* _THE PROBLEM_: The records below are to be retyped in full, without any alteration.

* _RECORDS FOR THE TASK_:
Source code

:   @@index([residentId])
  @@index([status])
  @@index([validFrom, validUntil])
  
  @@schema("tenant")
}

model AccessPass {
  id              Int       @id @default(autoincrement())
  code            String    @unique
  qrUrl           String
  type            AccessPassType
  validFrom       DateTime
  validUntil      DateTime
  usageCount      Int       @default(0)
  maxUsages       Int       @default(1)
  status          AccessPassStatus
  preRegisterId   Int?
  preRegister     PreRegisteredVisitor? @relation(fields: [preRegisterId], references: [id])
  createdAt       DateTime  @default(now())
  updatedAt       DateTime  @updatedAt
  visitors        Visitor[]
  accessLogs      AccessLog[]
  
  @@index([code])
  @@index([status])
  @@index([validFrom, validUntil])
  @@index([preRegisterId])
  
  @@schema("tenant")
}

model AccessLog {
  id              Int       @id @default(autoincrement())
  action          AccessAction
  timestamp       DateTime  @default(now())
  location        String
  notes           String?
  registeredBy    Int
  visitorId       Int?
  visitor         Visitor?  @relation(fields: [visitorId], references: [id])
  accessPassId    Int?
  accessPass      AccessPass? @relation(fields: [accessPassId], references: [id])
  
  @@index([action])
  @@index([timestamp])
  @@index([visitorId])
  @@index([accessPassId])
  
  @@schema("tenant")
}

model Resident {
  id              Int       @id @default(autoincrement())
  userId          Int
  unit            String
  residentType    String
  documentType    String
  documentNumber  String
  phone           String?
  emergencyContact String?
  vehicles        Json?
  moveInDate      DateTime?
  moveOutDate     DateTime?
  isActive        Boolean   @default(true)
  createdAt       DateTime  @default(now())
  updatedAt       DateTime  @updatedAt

* _EXERCISE OUTPUT_:
Source code

:   @@index([residentId])
  @@index([status])
  @@index([validFrom, validUntil])
  
  @@schema("tenant")
}

model AccessPass {
  id              Int       @id @default(autoincrement())
  code            String    @unique
  qrUrl           String
  type            AccessPassType
  validFrom       DateTime
  validUntil      DateTime
  usageCount      Int       @default(0)
  maxUsages       Int       @default(1)
  status          AccessPassStatus
  preRegisterId   Int?
  preRegister     PreRegisteredVisitor? @relation(fields: [preRegisterId], references: [id])
  createdAt       DateTime  @default(now())
  updatedAt       DateTime  @updatedAt
  visitors        Visitor[]
  accessLogs      AccessLog[]
  
  @@index([code])
  @@index([status])
  @@index([validFrom, validUntil])
  @@index([preRegisterId])
  
  @@schema("tenant")
}

model AccessLog {
  id              Int       @id @default(autoincrement())
  action          AccessAction
  timestamp       DateTime  @default(now())
  location        String
  notes           String?
  registeredBy    Int
  visitorId       Int?
  visitor         Visitor?  @relation(fields: [visitorId], references: [id])
  accessPassId    Int?
  accessPass      AccessPass? @relation(fields: [accessPassId], references: [id])
  
  @@index([action])
  @@index([timestamp])
  @@index([visitorId])
  @@index([accessPassId])
  
  @@schema("tenant")
}

model Resident {
  id              Int       @id @default(autoincrement())
  userId          Int
  unit            String
  residentType    String
  documentType    String
  documentNumber  String
  phone           String?
  emergencyContact String?
  vehicles        Json?
  moveInDate      DateTime?
  moveOutDate     DateTime?
  isActive        Boolean   @default(true)
  createdAt       DateTime  @default(now())
  updatedAt       DateTime  @updatedAt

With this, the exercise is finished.